1 400 000 morts, 740 000 invalides, 3 000 000 de blessés, des centaines de milliers de veuves et d'orphelins. Ce Monument aux Morts devant lequel nous nous inclinons aujourd'hui rappelle le souvenir de nos valeureux Aînés tombés. Dans le souvenir de leurs épreuves et de leur glorieux comportement, conservons à cette commémoration du 11 novembre 1918, la réelle dimension que nul n'a le doit d'effacer, d'amoindrir ou d'ignorer. Ils se sont battus pour un idéal de paix, de liberté et de fraternité. Ils sont morts pour la France !

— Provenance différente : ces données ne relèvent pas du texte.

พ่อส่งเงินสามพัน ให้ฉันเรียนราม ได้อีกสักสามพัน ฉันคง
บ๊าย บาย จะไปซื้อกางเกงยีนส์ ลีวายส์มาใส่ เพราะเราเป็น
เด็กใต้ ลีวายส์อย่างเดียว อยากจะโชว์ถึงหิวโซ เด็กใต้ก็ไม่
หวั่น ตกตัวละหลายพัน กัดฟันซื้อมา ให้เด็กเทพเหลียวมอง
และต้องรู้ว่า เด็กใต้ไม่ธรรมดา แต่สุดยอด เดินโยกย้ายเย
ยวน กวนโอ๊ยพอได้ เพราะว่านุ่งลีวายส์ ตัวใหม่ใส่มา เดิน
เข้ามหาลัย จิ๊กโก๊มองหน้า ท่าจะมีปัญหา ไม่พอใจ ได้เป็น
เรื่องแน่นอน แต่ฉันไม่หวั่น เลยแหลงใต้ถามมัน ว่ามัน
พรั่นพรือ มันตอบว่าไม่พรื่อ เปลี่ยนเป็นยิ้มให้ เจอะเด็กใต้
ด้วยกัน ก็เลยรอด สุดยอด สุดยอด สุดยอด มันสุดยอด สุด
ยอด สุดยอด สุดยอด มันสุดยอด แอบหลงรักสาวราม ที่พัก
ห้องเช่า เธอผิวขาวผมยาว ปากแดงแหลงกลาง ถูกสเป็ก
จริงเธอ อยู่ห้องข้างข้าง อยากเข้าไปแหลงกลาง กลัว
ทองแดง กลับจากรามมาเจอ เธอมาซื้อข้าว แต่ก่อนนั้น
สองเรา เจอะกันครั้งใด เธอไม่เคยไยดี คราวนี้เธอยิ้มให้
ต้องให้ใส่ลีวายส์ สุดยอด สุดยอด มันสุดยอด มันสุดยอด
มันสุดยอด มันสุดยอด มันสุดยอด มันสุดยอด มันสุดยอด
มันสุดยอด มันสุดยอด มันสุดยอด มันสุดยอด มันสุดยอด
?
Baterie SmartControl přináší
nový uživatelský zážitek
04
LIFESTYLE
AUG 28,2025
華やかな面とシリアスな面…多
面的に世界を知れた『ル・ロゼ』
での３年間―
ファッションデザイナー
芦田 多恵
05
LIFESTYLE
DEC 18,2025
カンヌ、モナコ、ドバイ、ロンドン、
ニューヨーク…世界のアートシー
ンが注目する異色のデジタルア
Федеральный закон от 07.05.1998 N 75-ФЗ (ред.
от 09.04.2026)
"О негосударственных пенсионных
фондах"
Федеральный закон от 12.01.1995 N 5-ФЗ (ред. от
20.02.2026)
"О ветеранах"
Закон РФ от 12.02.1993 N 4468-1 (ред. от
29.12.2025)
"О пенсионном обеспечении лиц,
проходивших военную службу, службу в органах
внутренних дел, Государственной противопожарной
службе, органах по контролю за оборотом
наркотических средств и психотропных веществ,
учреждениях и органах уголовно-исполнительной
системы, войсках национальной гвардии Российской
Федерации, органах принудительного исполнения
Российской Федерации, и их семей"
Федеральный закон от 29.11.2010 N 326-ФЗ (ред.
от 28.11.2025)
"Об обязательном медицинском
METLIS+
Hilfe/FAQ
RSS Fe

Pour conclure, j'emprunterais les paroles de Robert Goldman pour parler de ce devoir de mémoire et de nos villages comme le nôtre, touché, bombardé, orphelin de ses enfants mais qui, plus fort que tout, s'est relevé de ses cendres, gardant le souvenir de ses luttes et de ses résistances...

Il ne me reste que des larmes, ces quelques notes venues d'autrefois et le chant de nos prières, nos cœurs qui espèrent et le vide sous mes pas.
Il ne me reste que les cendres de mon village plongé dans le silence.
Je ne suis qu'une blessure, un cœur sans armure. Comment survivre après ça ?

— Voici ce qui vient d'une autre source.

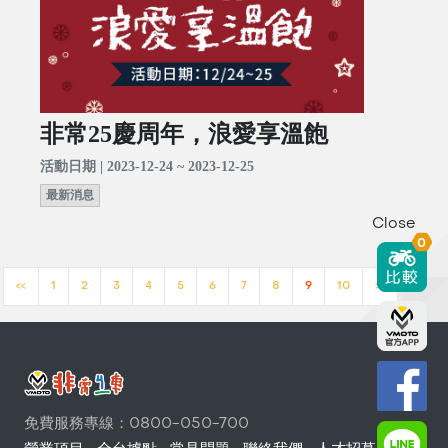
非常25慶周年，浪愛享溫飽
活動日期 | 2023-12-24 ~ 2023-12-25
最新消息
Close
0
<<
1
2
3
4
5
6
7
8
9
10
>>
免費服務專線：0800-050-700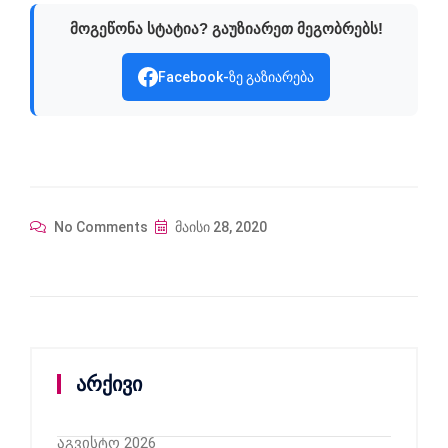
მოგეწონა სტატია? გაუზიარეთ მეგობრებს!
Facebook-ზე გაზიარება
No Comments
მაისი 28, 2020
არქივი
აგვისტო 2026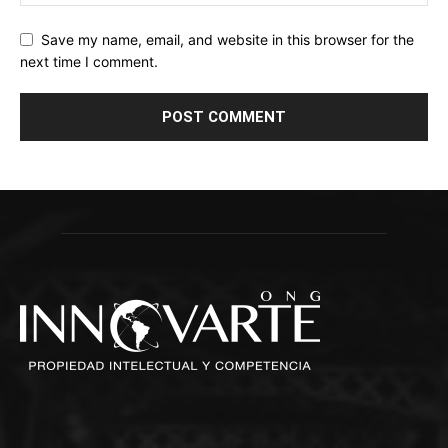
Save my name, email, and website in this browser for the
next time I comment.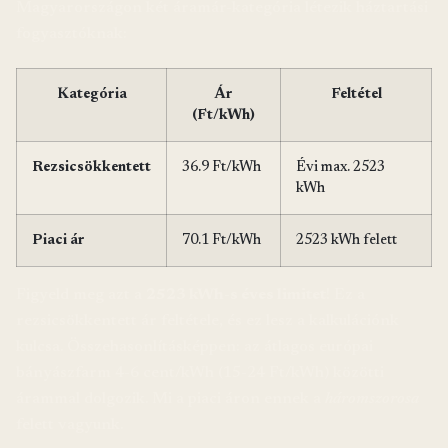
Magyarországon két áramár-kategória létezik háztartási
fogyasztóknak:
Kategória
Ár
Feltétel
(Ft/kWh)
Rezsicsökkentett
36.9 Ft/kWh
Évi max. 2523
kWh
Piaci ár
70.1 Ft/kWh
2523 kWh felett
Figyeld meg azt a
2523 kWh-s éves limitet
! Ez a
rezsicsökkentett ár feltétele, és ez lesz a kalkulációnk
kulcsa. Összehasonlításképpen: az átlagos európai
bányászfarm 4-6 cent/kWh (15-24 Ft/kWh) közötti
árammal dolgozik. Mi a piaci áron ennek a
háromszorosa
felett vagyunk.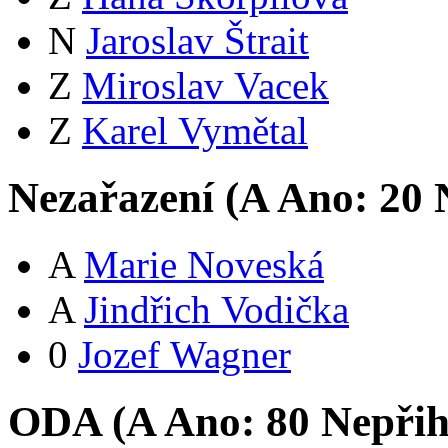
N
Jaroslav Štrait
Z
Miroslav Vacek
Z
Karel Vymětal
Nezařazení (
A
Ano:
2
0
N
A
Marie Noveská
A
Jindřich Vodička
0
Jozef Wagner
ODA (
A
Ano:
8
0
Nepřih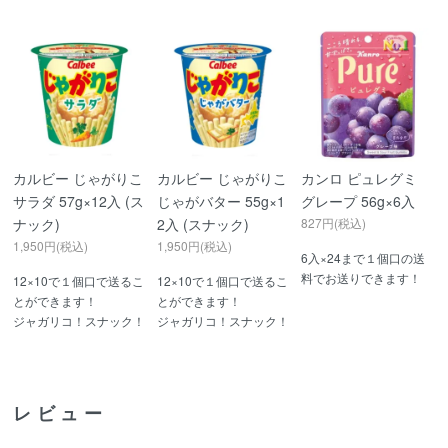
カルビー じゃがりこ
カルビー じゃがりこ
カンロ ピュレグミ
サラダ 57g×12入 (ス
じゃがバター 55g×1
グレープ 56g×6入
ナック)
2入 (スナック)
827円(税込)
1,950円(税込)
1,950円(税込)
6入×24まで１個口の送
料でお送りできます！
12×10で１個口で送るこ
12×10で１個口で送るこ
とができます！
とができます！
ジャガリコ！スナック！
ジャガリコ！スナック！
レビュー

Mais je suis là, je n'oublie pas dans mon village balayé par l'histoire...
Je me souviens du rire des enfants, la voix des hommes quand ils partaient aux champs, les fêtes des moissons, l'odeur dans les maisons, les éclats d'amour et de joie.

Mais je suis là, n'oubliez pas. Effacée des cartes et des mémoires.
Quand ils sont arrivés, cachés derrière leurs armes, ils étaient des milliers, ils riaient de nos larmes !
Ils ont voulu détruire nos croyances et nos âmes avec des mots de haine que l'on ne connaissait pas.

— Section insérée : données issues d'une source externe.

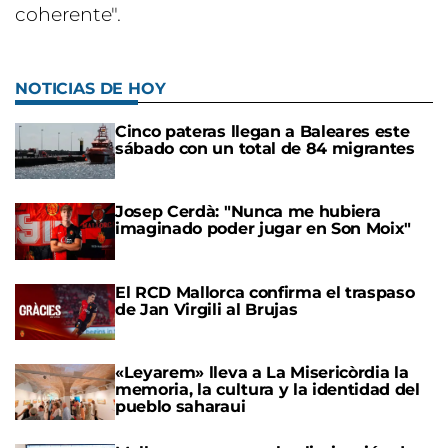
coherente".
NOTICIAS DE HOY
Cinco pateras llegan a Baleares este
sábado con un total de 84 migrantes
Josep Cerdà: "Nunca me hubiera
imaginado poder jugar en Son Moix"
El RCD Mallorca confirma el traspaso
de Jan Virgili al Brujas
«Leyarem» lleva a La Misericòrdia la
memoria, la cultura y la identidad del
pueblo saharaui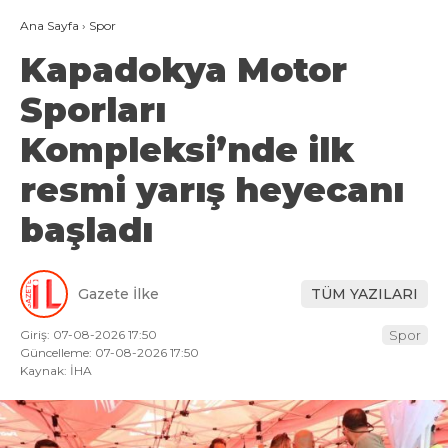
Ana Sayfa
›
Spor
Kapadokya Motor
Sporları
Kompleksi’nde ilk
resmi yarış heyecanı
başladı
Gazete İlke
TÜM YAZILARI
Giriş: 07-08-2026 17:50
Spor
Güncelleme: 07-08-2026 17:50
Kaynak: İHA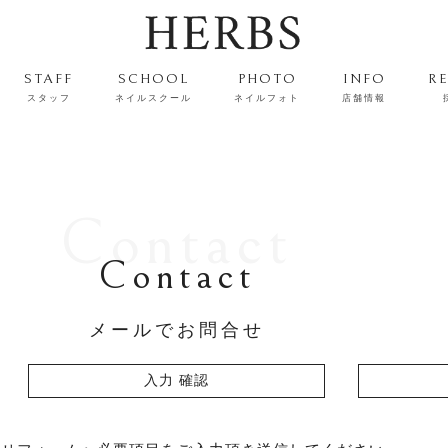
STAFF
SCHOOL
PHOTO
INFO
R
スタッフ
ネイルスクール
ネイルフォト
店舗情報
Contact
Contact
メールでお問合せ
入力
確認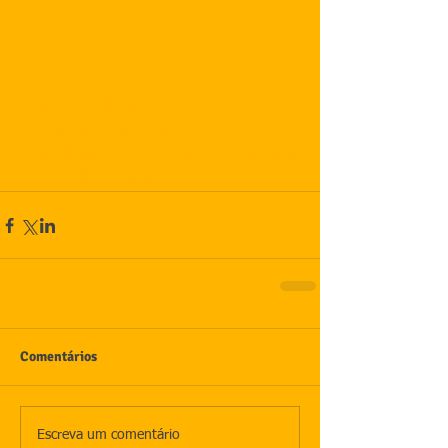
#valorpostelocado
#resoluçãonúmeor4anatel
#valorlocaçãodepostedasconcessionária
s
#anatelaprovavalordeposte
Comentários
Escreva um comentário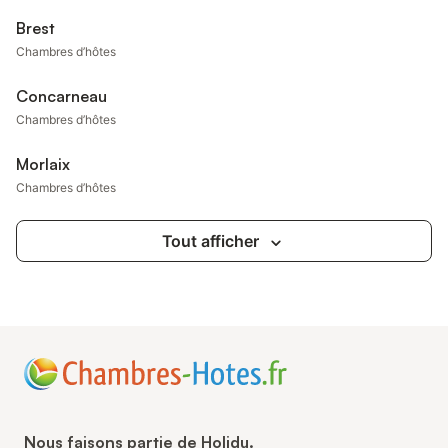
Brest
Chambres d’hôtes
Concarneau
Chambres d’hôtes
Morlaix
Chambres d’hôtes
Tout afficher
Nous faisons partie de Holidu.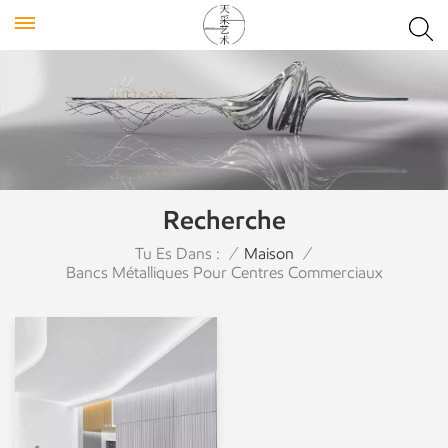
Recherche
Tu Es Dans :
/
Maison
/
Bancs Métalliques Pour Centres Commerciaux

Je suis ici ce soir au milieu de ces ruines pour vous parler d'espoir et vous chanter la vie. Et je fais le serment quand séchera le sang de reconstruire ma ville bien plus belle qu'avant
Mais n'oubliez pas !

Depuis quelques années, tous les « morts pour la France » hier dans la Grande Guerre, dans la Seconde Guerre Mondiale, dans les guerres de décolonisation, aujourd'hui, dans les opérations extérieures sont désormais réunis dans le souvenir et l'hommage de la Nation. Ne pas les oublier et transmettre le message mémoriel aux jeunes générations est notre devoir et relève de notre responsabilité collective.
En mémoire de nos morts pour la France, en mémoire de tous nos ancêtres, en mémoire de nos Aînés, des miens et des vôtres, en mémoire de ceux qui sont revenus sans jamais en parler et sans jamais oublier, en souvenir de ceux qui y sont morts, en mémoire de nos soldats en combat au moment où je parle, en mémoire des peuples opprimés à travers le monde et en France, en mémoire de ceux qui font tout au prix de leur vie pour passer des frontières ou pour traverser des océans et des mers, en mémoire d'Aylan et de tous les Aylan, en mémoire de ceux qui fuient leur village pour leur survie, en mémoire d'André Glucksmann, militant antitotalitariste et fervent défenseur des Droits de l'Homme, en mémoire d'Helmut Schmidt, ex chancelier de l'amitié franco allemande, je vous demande de respecter une minute de silence.